Material shown below:

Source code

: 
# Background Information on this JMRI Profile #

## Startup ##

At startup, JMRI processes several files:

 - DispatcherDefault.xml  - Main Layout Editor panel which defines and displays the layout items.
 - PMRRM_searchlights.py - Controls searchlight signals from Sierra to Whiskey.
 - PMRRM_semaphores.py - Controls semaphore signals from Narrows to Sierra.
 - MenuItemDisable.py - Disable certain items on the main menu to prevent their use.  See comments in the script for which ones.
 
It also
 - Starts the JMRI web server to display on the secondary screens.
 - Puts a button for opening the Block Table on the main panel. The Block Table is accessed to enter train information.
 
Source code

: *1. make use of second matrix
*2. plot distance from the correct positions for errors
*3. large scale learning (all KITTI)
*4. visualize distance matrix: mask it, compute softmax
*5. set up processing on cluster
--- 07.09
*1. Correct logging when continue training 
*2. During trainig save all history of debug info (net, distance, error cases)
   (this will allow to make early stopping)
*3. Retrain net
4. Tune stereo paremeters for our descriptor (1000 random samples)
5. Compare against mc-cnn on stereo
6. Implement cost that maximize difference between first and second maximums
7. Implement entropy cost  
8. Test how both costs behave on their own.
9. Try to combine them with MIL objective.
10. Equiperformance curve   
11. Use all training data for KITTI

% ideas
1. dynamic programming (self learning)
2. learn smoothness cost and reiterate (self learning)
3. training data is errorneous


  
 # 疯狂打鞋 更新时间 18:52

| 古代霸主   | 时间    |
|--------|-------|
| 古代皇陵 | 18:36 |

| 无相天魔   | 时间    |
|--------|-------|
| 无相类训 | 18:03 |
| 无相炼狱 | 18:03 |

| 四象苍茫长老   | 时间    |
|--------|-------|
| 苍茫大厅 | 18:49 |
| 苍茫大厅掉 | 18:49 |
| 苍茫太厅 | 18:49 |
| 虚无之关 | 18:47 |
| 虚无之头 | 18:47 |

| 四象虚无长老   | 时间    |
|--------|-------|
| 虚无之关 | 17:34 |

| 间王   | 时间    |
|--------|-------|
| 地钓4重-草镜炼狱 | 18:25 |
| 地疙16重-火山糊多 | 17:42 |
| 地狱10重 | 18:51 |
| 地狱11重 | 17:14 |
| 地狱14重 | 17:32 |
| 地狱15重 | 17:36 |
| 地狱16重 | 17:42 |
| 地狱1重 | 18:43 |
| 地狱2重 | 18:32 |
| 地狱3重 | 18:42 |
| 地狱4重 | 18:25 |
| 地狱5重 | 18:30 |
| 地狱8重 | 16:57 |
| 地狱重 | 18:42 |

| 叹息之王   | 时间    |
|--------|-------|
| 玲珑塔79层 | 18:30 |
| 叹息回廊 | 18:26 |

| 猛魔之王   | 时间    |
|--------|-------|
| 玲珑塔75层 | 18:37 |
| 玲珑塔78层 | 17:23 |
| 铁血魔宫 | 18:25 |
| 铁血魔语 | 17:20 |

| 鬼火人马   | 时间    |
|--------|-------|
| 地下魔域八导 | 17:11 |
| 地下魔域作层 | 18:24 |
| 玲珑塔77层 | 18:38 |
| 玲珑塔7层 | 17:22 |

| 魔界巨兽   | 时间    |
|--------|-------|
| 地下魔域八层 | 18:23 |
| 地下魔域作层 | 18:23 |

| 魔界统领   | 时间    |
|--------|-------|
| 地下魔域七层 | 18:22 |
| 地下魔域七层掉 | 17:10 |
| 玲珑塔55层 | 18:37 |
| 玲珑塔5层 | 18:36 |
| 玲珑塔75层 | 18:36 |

End of Material shown.

◆ **Your objective**
Reproduce every one of the entries above word for word, changing nothing.

◆ **Response**
Source code

: 
# Background Information on this JMRI Profile #

## Startup ##

At startup, JMRI processes several files:

 - DispatcherDefault.xml  - Main Layout Editor panel which defines and displays the layout items.
 - PMRRM_searchlights.py - Controls searchlight signals from Sierra to Whiskey.
 - PMRRM_semaphores.py - Controls semaphore signals from Narrows to Sierra.
 - MenuItemDisable.py - Disable certain items on the main menu to prevent their use.  See comments in the script for which ones.
 
It also
 - Starts the JMRI web server to display on the secondary screens.
 - Puts a button for opening the Block Table on the main panel. The Block Table is accessed to enter train information.
 
Source code

: *1. make use of second matrix
*2. plot distance from the correct positions for errors
*3. large scale learning (all KITTI)
*4. visualize distance matrix: mask it, compute softmax
*5. set up processing on cluster
--- 07.09
*1. Correct logging when continue training 
*2. During trainig save all history of debug info (net, distance, error cases)
   (this will allow to make early stopping)
*3. Retrain net
4. Tune stereo paremeters for our descriptor (1000 random samples)
5. Compare against mc-cnn on stereo
6. Implement cost that maximize difference between first and second maximums
7. Implement entropy cost  
8. Test how both costs behave on their own.
9. Try to combine them with MIL objective.
10. Equiperformance curve   
11. Use all training data for KITTI

% ideas
1. dynamic programming (self learning)
2. learn smoothness cost and reiterate (self learning)
3. training data is errorneous


  
 # 疯狂打鞋 更新时间 18:52

| 古代霸主   | 时间    |
|--------|-------|
| 古代皇陵 | 18:36 |

| 无相天魔   | 时间    |
|--------|-------|
| 无相类训 | 18:03 |
| 无相炼狱 | 18:03 |

| 四象苍茫长老   | 时间    |
|--------|-------|
| 苍茫大厅 | 18:49 |
| 苍茫大厅掉 | 18:49 |
| 苍茫太厅 | 18:49 |
| 虚无之关 | 18:47 |
| 虚无之头 | 18:47 |

| 四象虚无长老   | 时间    |
|--------|-------|
| 虚无之关 | 17:34 |

| 间王   | 时间    |
|--------|-------|
| 地钓4重-草镜炼狱 | 18:25 |
| 地疙16重-火山糊多 | 17:42 |
| 地狱10重 | 18:51 |
| 地狱11重 | 17:14 |
| 地狱14重 | 17:32 |
| 地狱15重 | 17:36 |
| 地狱16重 | 17:42 |
| 地狱1重 | 18:43 |
| 地狱2重 | 18:32 |
| 地狱3重 | 18:42 |
| 地狱4重 | 18:25 |
| 地狱5重 | 18:30 |
| 地狱8重 | 16:57 |
| 地狱重 | 18:42 |

| 叹息之王   | 时间    |
|--------|-------|
| 玲珑塔79层 | 18:30 |
| 叹息回廊 | 18:26 |

| 猛魔之王   | 时间    |
|--------|-------|
| 玲珑塔75层 | 18:37 |
| 玲珑塔78层 | 17:23 |
| 铁血魔宫 | 18:25 |
| 铁血魔语 | 17:20 |

| 鬼火人马   | 时间    |
|--------|-------|
| 地下魔域八导 | 17:11 |
| 地下魔域作层 | 18:24 |
| 玲珑塔77层 | 18:38 |
| 玲珑塔7层 | 17:22 |

| 魔界巨兽   | 时间    |
|--------|-------|
| 地下魔域八层 | 18:23 |
| 地下魔域作层 | 18:23 |

| 魔界统领   | 时间    |
|--------|-------|
| 地下魔域七层 | 18:22 |
| 地下魔域七层掉 | 17:10 |
| 玲珑塔55层 | 18:37 |
| 玲珑塔5层 | 18:36 |
| 玲珑塔75层 | 18:36 |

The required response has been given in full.